#### RECORDS TO USE:
<<<<
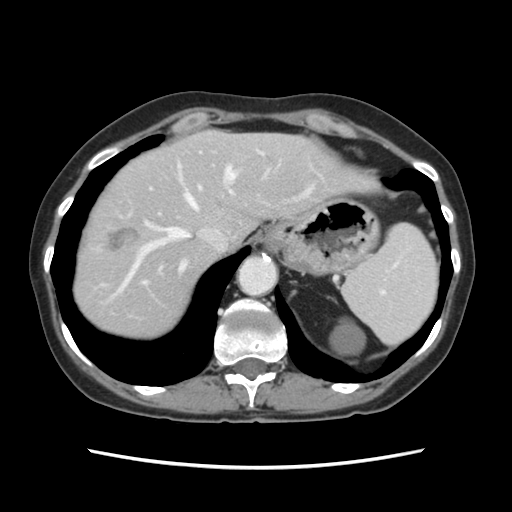
Contrast-enhanced abdominal CT, one axial slice. Position 96 of 120 along the scan axis. Intravenous contrast given. Soft-tissue window (W 400 / L 40 HU). 512 × 512 image matrix, field of view 330 × 330 mm. From the clinical record (not read from this slice): patient: female, age 48 years at operation; diagnosis: colorectal cancer liver metastases, imaged before liver resection; multiple liver metastases: no; largest metastasis: 2.5 cm.
Outlined on this slice (outlined manually by an expert reader):
- hepatic veins: bounding box (x1, y1, x2, y2) in pixels: (113, 166, 236, 296)
- liver: (74, 131, 365, 339)
- planned liver remnant (the part of the liver to remain after resection): (139, 131, 364, 272)
- portal vein (with intrahepatic branches): (143, 151, 263, 284)
- liver metastasis: (109, 228, 139, 251)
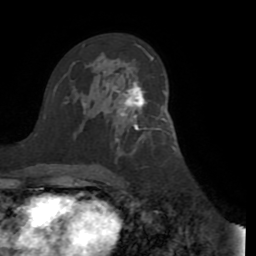
Breast MRI (dynamic contrast-enhanced), one axial slice; slice 54 of 72 in the series (ordered by position); cropped to one breast; dynamic contrast-enhanced series, time point 2 of 8 at this slice position (early post-contrast); 1.5 T; TE 3.1 ms, TR 6.5 ms; 2.2 mm slice thickness; 256 × 256 image matrix, field of view 200 × 200 mm. Female patient.
Structures marked on this image (semi-automatic segmentation, software-assisted and operator-edited):
- enhancing-tissue mask used for the functional tumour volume (all voxels passing the contrast-enhancement thresholds inside the analysis volume; usually the tumour): bounding box <116,82,164,131> (left, top, right, bottom; pixels)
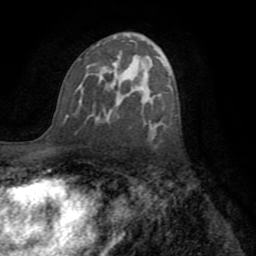
Breast MRI (dynamic contrast-enhanced), one axial slice. Position 45 of 72 along the scan axis. Cropped to one breast. Dynamic contrast-enhanced series, time point 2 of 8 at this slice position (early post-contrast). 1.5 T. TE 3.2 ms, TR 6.5 ms. 2.2 mm slice thickness. 256 × 256 image matrix. Female patient.
Annotated regions visible in this slice (semi-automatically segmented with operator editing):
- enhancing-tissue mask used for the functional tumour volume (all voxels passing the contrast-enhancement thresholds inside the analysis volume; usually the tumour): bounding box [x1, y1, x2, y2] px = [63, 57, 151, 130]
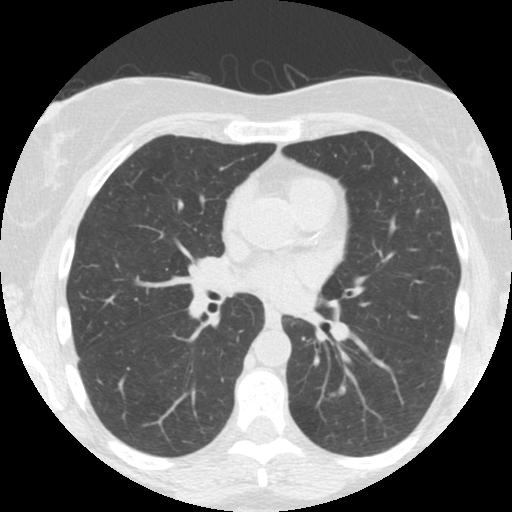
Low-dose screening chest CT, one axial slice. Slice 82 of 150 in the series (ordered by position). Reconstruction kernel STANDARD. 120 kVp. Lung window (W 1500 / L -600 HU). 2.5 mm slice thickness. 512 × 512 image matrix, field of view 300 × 300 mm.
Outlined on this slice (expert manual segmentation):
- lesion 1 (tumor, lower lobe of left lung): bounding box [x1, y1, x2, y2] px = [339, 385, 346, 394]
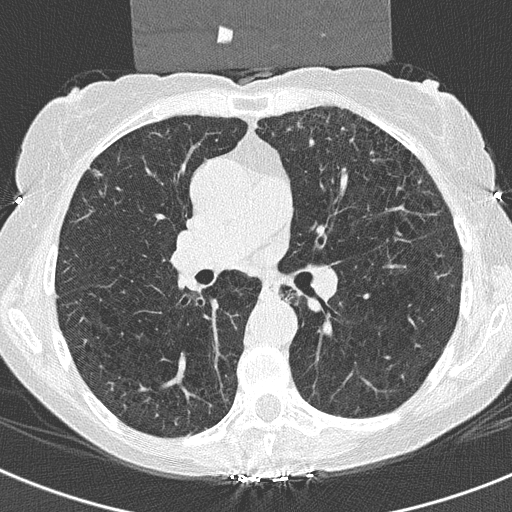
Low-dose screening chest CT, axial slice; third annual screen; lung window (W 1500 / L -600 HU); 2 mm slice thickness; lung (sharp) reconstruction kernel (B50f); 120 kVp; slice 129 of 325 in the series. Female, age 70 years at enrolment. Current smoker at enrolment.
• Expert-annotated lung lesion, bounding box <83,159,110,190> (left, top, right, bottom; pixels).
• Screening reader's record for this exam (one nodule recorded; not confirmed to be the boxed lesion): non-calcified nodule or mass ≥4 mm, right middle lobe, 5 × 5 mm, spiculated (stellate) margins, ground glass attenuation, pre-existing on the prior screen: no.
• Official screen result: positive, other.
• Participant outcome: lung cancer diagnosed 321 days after this screen — adenosquamous carcinoma, right upper lobe, poorly differentiated (G3), stage IA (AJCC 6th edition), 12 mm at pathology.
>>>>
#### BRIEF:
Go through the records and tally the lines that include "functional". Write only the number.

#### EXERCISE ANSWER:
2